Usual and order topology coincides

Question

Show that usual and order topology on $\mathbb R$ coincides. And what does the word "coincides" mean in the statement?

Answer 1

If $(X,<)$ is any linearly ordered set, then the order topology $\mathcal{T}_{<}$ is the smallest topology that makes all sets of the form $L_p = \{x \in X: x < p\}$ and $R_p = \{x \in X: x > p\}$, (where $p \in X$) open. (these sets form a so-called subbase for this topology).

If $(X,d)$ is a metric space the metric topology the the smallest topology $\mathcal{T}_d$, such that all open balls $B(x,r) = \{y: d(x,y) < r\}$, (where $x \in X, r \in \mathbb{R}, r>0$) are open. (these then form a base for the metric topology).

NOw the claim is that for the reals $\mathbb{R}$ with their usual order $<$ and the udual metric $d(x,y) = |x - y|$, we have $\mathcal{T}_d = \mathcal{T}_{<}$.

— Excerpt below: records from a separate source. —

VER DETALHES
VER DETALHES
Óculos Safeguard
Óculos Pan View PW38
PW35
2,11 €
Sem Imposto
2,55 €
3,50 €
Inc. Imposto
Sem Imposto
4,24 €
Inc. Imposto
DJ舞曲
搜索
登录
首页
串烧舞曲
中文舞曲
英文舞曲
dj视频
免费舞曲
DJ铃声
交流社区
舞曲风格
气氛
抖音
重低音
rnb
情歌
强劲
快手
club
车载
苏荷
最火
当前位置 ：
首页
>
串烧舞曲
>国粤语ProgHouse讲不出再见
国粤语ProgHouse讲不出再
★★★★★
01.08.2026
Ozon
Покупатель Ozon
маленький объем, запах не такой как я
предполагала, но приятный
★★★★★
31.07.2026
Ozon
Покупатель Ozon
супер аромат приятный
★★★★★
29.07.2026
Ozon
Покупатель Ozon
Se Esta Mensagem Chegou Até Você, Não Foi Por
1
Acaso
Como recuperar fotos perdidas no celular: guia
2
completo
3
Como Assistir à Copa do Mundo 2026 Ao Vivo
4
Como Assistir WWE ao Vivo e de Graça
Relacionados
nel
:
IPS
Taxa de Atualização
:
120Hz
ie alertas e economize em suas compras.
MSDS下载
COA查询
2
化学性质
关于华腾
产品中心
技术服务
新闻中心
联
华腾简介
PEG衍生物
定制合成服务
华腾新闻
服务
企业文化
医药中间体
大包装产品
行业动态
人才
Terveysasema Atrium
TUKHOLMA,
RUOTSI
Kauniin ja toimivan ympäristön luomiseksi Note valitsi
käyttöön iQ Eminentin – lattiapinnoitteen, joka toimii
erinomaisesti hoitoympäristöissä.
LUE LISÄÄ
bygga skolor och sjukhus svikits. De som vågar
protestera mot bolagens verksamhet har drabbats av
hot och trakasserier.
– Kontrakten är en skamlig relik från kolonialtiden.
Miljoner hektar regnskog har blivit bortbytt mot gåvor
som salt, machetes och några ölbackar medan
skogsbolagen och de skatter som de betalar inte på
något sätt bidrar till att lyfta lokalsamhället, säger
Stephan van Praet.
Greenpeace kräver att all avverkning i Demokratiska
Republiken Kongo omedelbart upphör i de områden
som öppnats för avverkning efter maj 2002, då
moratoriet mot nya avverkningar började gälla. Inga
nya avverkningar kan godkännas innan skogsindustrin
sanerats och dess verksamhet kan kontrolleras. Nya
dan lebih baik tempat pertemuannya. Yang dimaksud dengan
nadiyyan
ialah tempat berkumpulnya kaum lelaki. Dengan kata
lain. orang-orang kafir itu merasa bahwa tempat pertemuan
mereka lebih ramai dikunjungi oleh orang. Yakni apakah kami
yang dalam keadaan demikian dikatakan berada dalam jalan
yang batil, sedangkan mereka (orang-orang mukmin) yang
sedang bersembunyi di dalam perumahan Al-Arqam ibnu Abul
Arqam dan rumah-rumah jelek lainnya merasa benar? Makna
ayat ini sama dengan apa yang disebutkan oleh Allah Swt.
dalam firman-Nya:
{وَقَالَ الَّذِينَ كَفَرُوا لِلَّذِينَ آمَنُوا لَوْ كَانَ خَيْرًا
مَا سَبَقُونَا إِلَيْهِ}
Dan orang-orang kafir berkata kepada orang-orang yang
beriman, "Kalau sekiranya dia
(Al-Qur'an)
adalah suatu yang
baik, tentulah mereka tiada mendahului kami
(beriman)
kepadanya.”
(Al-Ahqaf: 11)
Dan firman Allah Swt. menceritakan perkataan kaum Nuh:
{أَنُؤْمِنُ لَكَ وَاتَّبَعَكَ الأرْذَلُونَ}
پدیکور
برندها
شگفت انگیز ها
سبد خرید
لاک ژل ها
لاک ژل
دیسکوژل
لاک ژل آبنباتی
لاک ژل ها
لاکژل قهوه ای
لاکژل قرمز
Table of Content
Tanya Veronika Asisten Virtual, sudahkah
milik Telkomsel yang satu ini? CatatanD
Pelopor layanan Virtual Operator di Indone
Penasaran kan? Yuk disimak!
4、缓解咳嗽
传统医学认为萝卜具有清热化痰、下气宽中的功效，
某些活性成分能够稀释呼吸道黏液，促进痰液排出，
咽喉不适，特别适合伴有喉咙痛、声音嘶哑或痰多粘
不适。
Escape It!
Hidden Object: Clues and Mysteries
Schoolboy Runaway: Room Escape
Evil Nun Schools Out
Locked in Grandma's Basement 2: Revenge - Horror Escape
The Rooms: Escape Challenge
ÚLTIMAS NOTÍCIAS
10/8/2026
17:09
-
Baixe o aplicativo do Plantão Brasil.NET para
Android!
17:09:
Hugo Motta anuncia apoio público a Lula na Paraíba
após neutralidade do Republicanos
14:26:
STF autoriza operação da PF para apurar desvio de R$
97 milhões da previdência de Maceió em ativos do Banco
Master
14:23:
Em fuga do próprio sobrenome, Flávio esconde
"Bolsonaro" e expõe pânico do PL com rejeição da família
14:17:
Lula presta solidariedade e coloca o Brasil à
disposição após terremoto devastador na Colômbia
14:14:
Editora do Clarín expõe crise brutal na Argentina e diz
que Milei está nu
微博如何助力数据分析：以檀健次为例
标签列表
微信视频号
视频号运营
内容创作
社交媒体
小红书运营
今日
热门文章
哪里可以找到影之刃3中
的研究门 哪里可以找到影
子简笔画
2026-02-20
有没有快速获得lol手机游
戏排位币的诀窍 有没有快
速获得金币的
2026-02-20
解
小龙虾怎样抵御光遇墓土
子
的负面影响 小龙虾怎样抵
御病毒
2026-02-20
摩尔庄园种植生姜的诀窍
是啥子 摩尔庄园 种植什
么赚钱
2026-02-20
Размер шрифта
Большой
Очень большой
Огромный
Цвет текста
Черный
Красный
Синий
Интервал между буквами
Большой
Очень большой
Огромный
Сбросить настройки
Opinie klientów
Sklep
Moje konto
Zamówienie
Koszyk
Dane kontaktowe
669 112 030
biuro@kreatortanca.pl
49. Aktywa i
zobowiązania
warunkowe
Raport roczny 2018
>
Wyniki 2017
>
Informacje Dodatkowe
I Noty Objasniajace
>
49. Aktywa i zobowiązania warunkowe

Show this by showing two inclusions.

Hint: use that $B(x,r) = (x-r, x+r) = L_{x+r} \cap U_{x-r}$ e.g. so $\mathcal{T}_d \subseteq \mathcal{T}_{<}$. For the other way round, show that $L_p$ is metric open: for every $y < p$, set $r(y) = p -y$, then $B(y,r(y) \subset L_p$, so every $y \in L_p$ is an interior point in the metric topology, and ditto for $R_p$ as well.